Would the "yard" be of much value in an Alice-in-Wonderland world of whimsical dimensions, or the "pound" on a science-fiction planet of varying gravity? Hardly! Under those circumstances we would abandon such purposeless devices as we must finally abandon a baseless dollar.

It is difficult enough to determine price (value relationships) in the market place, what with constant changes in quality, quantity, and kind of available goods and services; need we confound the problem with a measure of value that itself fluctuates in value? Those who bother to learn from history have a ready answer - yes! As a nation we will continue to suffer the pains of: recurring inflation and deflation until the political ring is shattered with enlightened protest. A protest to instigate the monetary reform that will finally enable our money system to act as a gridiron, measuring advances and losses of the economic factors at play, instead of as the football it now is, where parties may seize it and run in the direction that provides the loudest cheers from the grandstand.

Besides the obvious economic advantages and the greater taste of justice that a fixed "yardstick" of value might bring, a sound money would inherently point the finger at the more profound problem facing our nation or any nation-the increasing bite that rent takes of production. Today, increasing rent and value of land are obscured by the fact that everything - prices, wages, taxes, costs - are all rising!

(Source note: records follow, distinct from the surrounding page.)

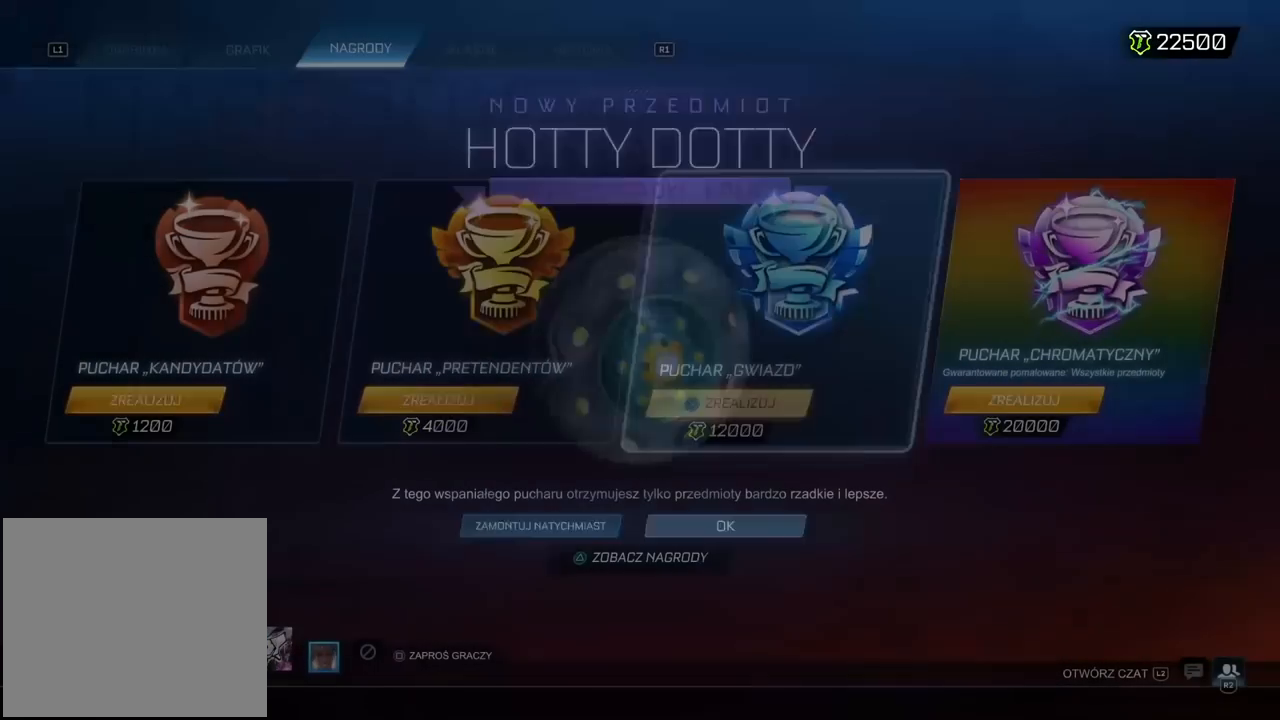
{"dt_ms": 500, "buttons": [], "left_stick": "center", "right_stick": "center"}
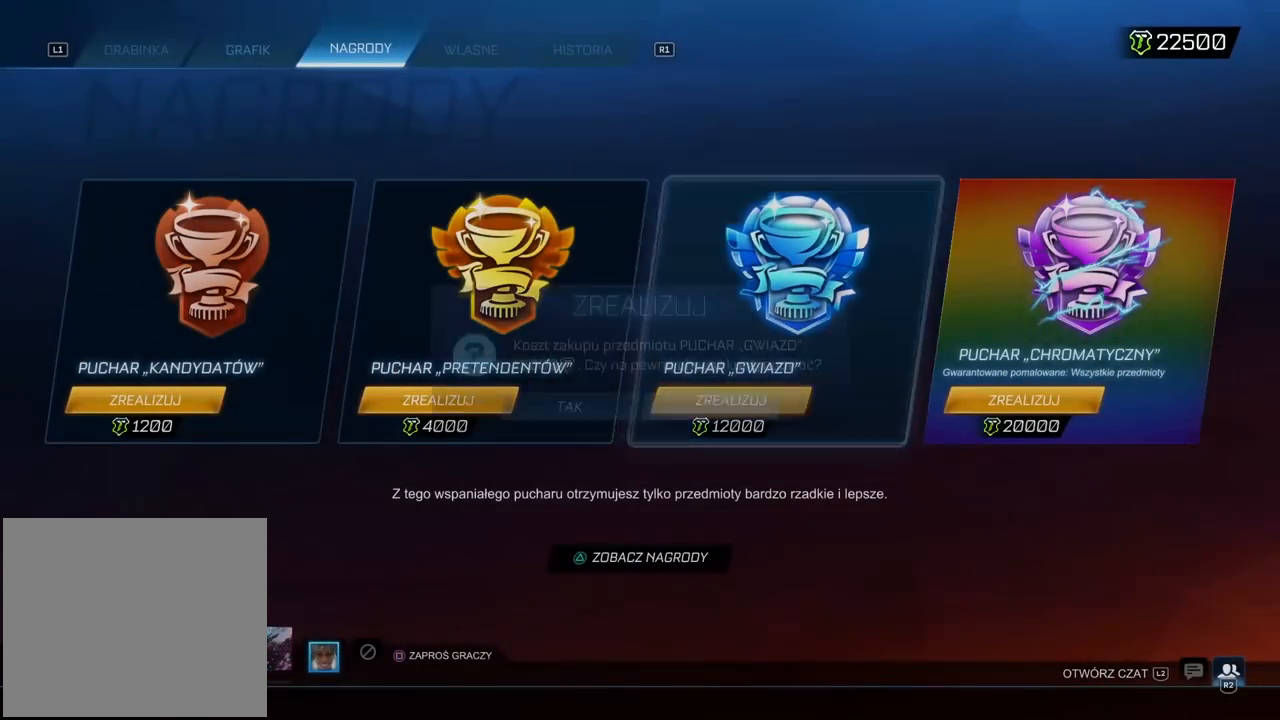
{"dt_ms": 500, "buttons": [], "left_stick": "center", "right_stick": "center", "events": [[33, "DPAD_LEFT", "down"], [150, "DPAD_LEFT", "up"]]}
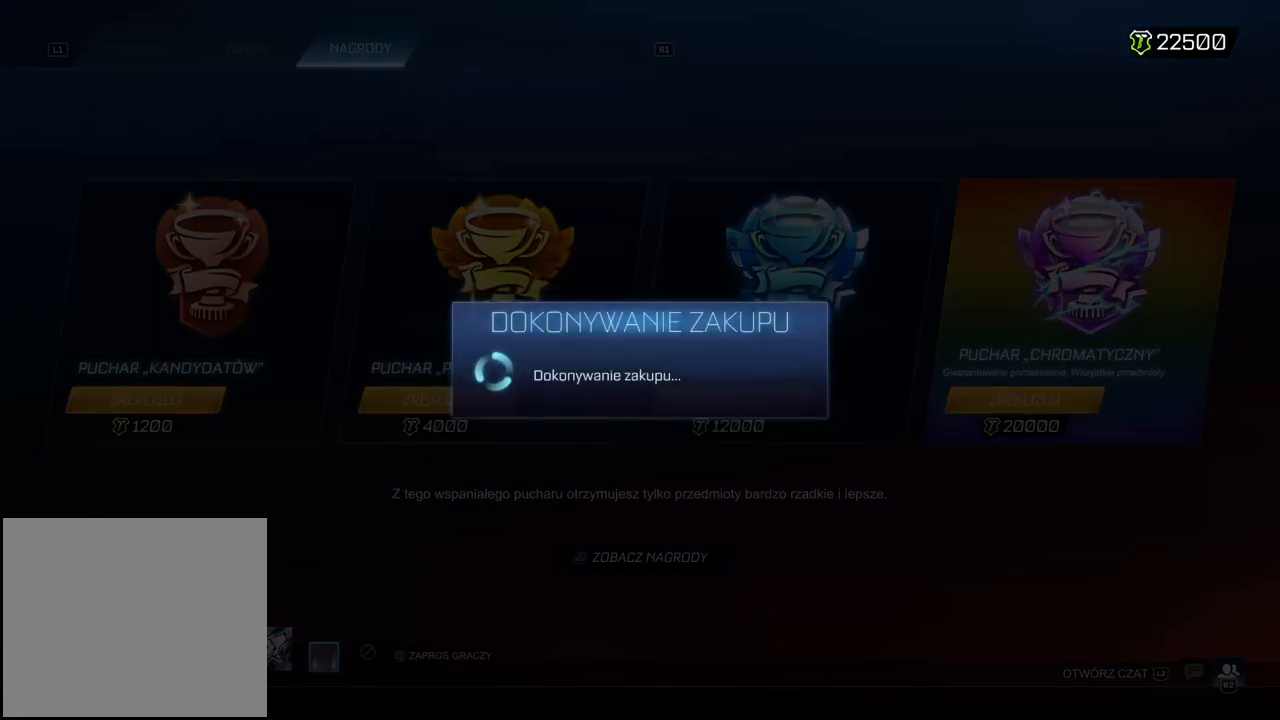
{"dt_ms": 500, "buttons": [], "left_stick": "center", "right_stick": "center", "events": []}
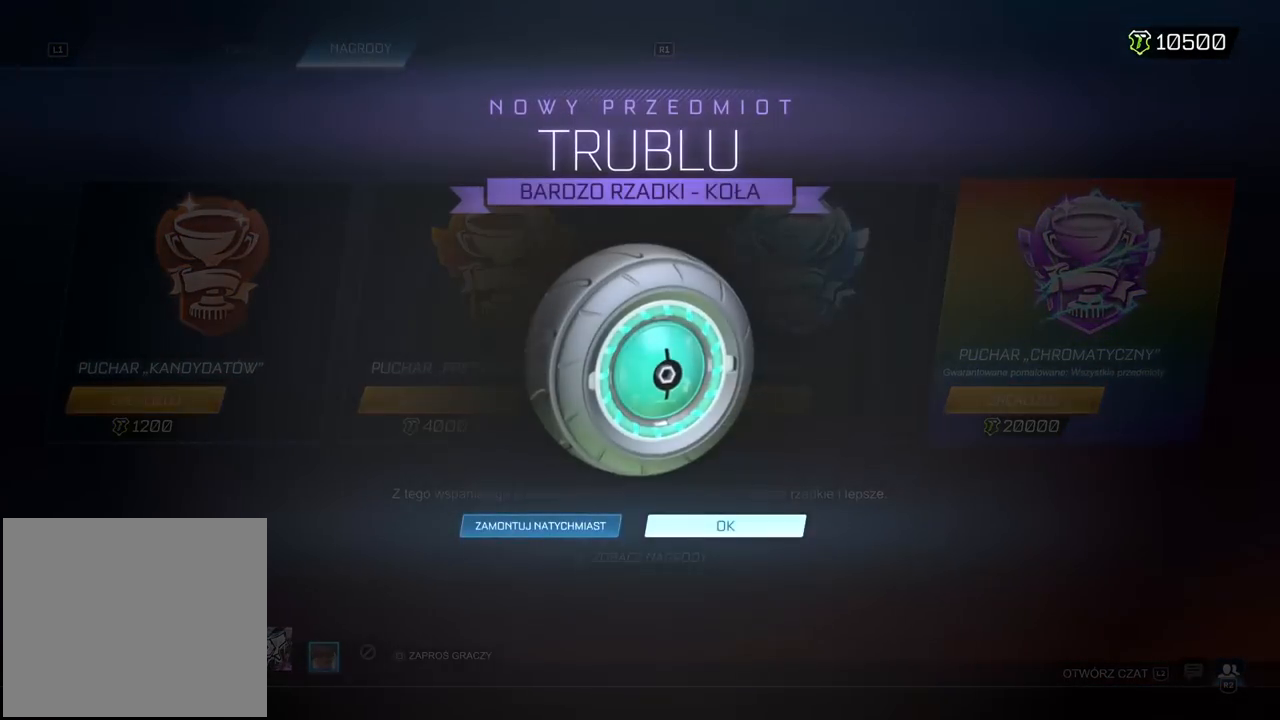
{"dt_ms": 500, "buttons": ["DPAD_LEFT"], "left_stick": "center", "right_stick": "center", "events": [[400, "DPAD_LEFT", "down"]]}
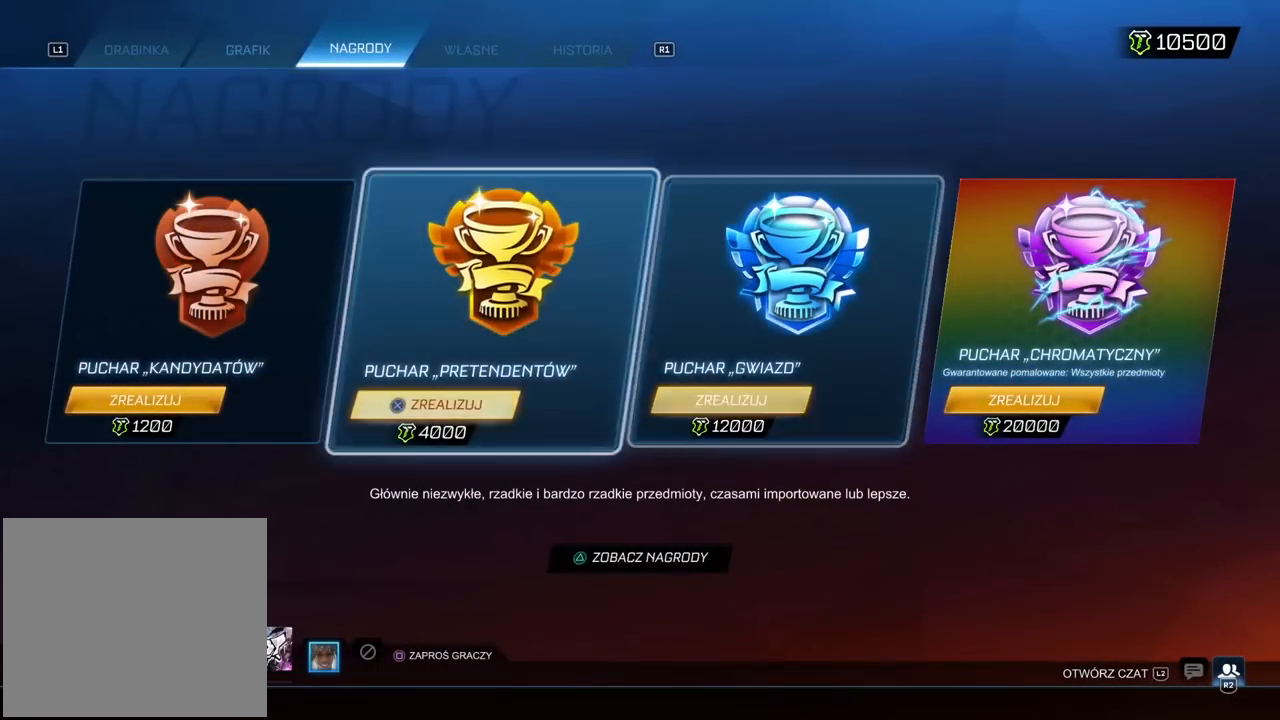
{"dt_ms": 500, "buttons": [], "left_stick": "center", "right_stick": "center"}
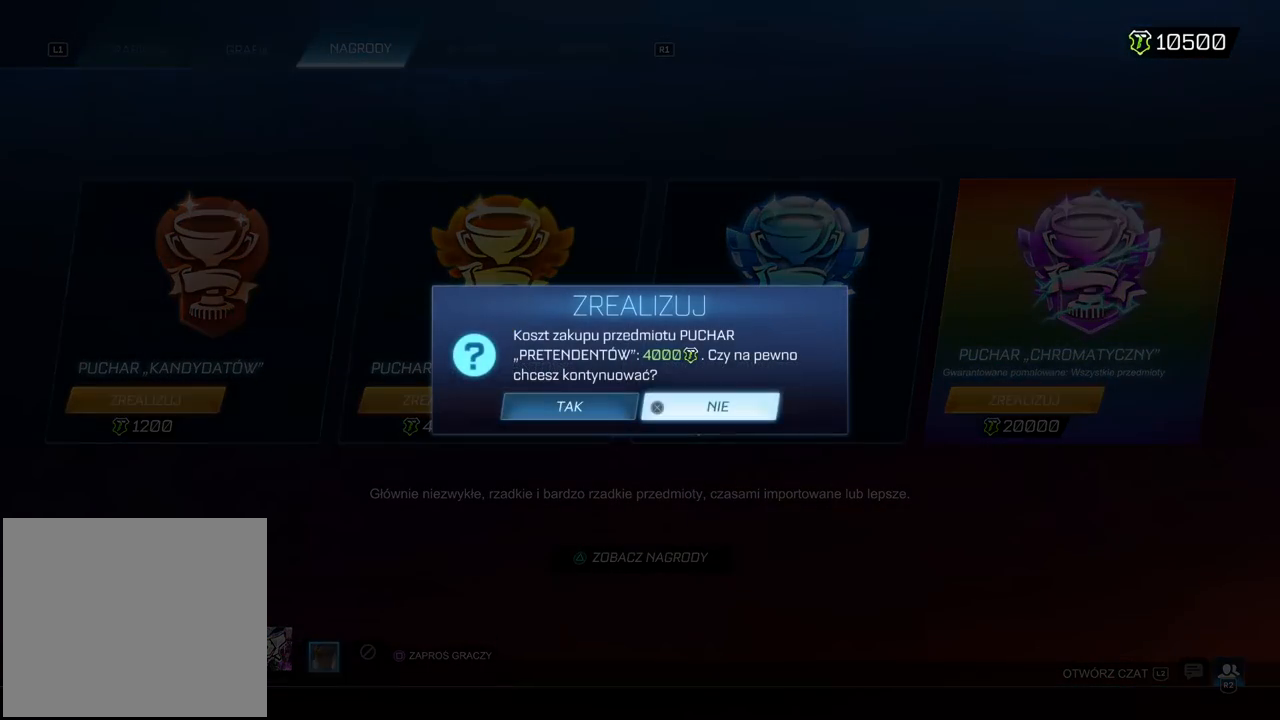
{"dt_ms": 500, "buttons": [], "left_stick": "center", "right_stick": "center", "events": [[133, "DPAD_LEFT", "down"], [267, "DPAD_LEFT", "up"]]}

On the other hand, given a sound dollar, the economic facts would be clear. Prices would slowly drop as increased technology and competition combined to cut costs; wages would tend to remain fixed as an aggregate, while still fluctuating within industry to encourage necessary shifts in production; savings, no longer stolen by inflation, would increase and foster greater capital formation. But one factor - for the first time conspicuously exposed to the sunlight of an honest money - would be seen insidiously creeping upward. As rent tightened its stranglehold on labor and capital, wages and interest would wither and fall, not just in abstract theory, but in actual dollars. How easy it would then be to promote our cherished reform, for most of mankind will never comprehend the theories of Henry George, but everyone can count!